Signes de manipulation

Pour convaincre leurs interlocuteurs de leur accorder le mandat de vendre leur maison, les courtiers ne manquent pas d’arguments, qui peuvent s’apparenter à de la manipulation.

« Si tu démolis la confiance de la personne et te présentes comme quelqu’un de crédible, comme quelqu’un qui connaît le marché, c’est une arme puissante », affirme Christine Grou, présidente de l’Ordre des psychologues du Québec.

Surtout lorsqu’il est question de ce qui est souvent le plus gros actif d’une famille.
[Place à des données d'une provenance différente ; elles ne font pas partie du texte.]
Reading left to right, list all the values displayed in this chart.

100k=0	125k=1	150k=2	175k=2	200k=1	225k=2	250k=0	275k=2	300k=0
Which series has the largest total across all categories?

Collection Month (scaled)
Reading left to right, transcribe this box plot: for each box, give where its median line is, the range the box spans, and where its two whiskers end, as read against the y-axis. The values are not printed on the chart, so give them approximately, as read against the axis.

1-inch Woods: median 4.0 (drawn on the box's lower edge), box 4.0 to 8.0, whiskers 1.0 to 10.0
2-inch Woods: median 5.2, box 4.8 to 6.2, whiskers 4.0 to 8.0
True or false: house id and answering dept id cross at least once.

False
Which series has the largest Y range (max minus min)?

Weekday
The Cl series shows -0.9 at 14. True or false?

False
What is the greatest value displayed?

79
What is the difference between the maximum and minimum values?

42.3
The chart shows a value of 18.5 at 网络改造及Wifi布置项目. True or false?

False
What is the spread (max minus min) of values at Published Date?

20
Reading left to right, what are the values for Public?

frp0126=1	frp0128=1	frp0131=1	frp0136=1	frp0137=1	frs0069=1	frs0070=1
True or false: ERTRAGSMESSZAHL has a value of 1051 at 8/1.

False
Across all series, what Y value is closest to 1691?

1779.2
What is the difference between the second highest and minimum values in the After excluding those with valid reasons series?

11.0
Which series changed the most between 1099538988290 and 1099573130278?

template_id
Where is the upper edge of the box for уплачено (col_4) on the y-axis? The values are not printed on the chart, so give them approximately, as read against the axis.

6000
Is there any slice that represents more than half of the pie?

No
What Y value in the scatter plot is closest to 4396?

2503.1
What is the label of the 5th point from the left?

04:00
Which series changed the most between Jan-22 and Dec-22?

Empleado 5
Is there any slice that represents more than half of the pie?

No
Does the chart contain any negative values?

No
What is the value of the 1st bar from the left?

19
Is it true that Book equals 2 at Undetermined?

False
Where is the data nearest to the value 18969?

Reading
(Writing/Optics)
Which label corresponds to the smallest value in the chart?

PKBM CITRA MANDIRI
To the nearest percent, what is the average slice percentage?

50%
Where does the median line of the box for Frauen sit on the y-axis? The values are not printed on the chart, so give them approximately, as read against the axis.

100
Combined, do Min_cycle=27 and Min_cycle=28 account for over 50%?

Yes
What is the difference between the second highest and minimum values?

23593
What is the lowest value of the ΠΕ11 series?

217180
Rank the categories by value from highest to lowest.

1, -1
La combinaison de l’introduction de la peur et du doute dans la tête de quelqu’un et du biais d’expert est une tactique utilisée depuis longtemps dans divers domaines, rappelle-t-elle.

Il y a eu les « Vous ne vendrez pas sans courtier », martelés par plus de 80 courtiers. Puis les « Vos photos ne sont pas bonnes », même si j’ai pris la peine d’engager une photographe primée.

« Il y a des erreurs sur votre fiche », a-t-on aussi ajouté. Quelles erreurs ? « Ah non, désolé, fausse alerte, Madame. »

« Votre texte est mal écrit », disent certains. Vraiment ? « Le prix n’est pas bon », avancent d’autres. J’ai pourtant engagé un évaluateur agréé du secteur.

« Les affaires légales, c’est compliqué. » J’ai justement embauché un notaire. « C’est pas la même chose ; nous, on est spécialisés là-dedans », répond un courtier.

« C’est dangereux pour votre sécurité de faire les visites », ajoute-t-on.

« Quand un courtier utilise la technique qui consiste à mettre une personne dans le doute et tente de la convaincre que sa conduite va causer un tort, cette personne ne métabolise pas nécessairement que son interlocuteur est en conflit d’intérêts », explique Mme Grou.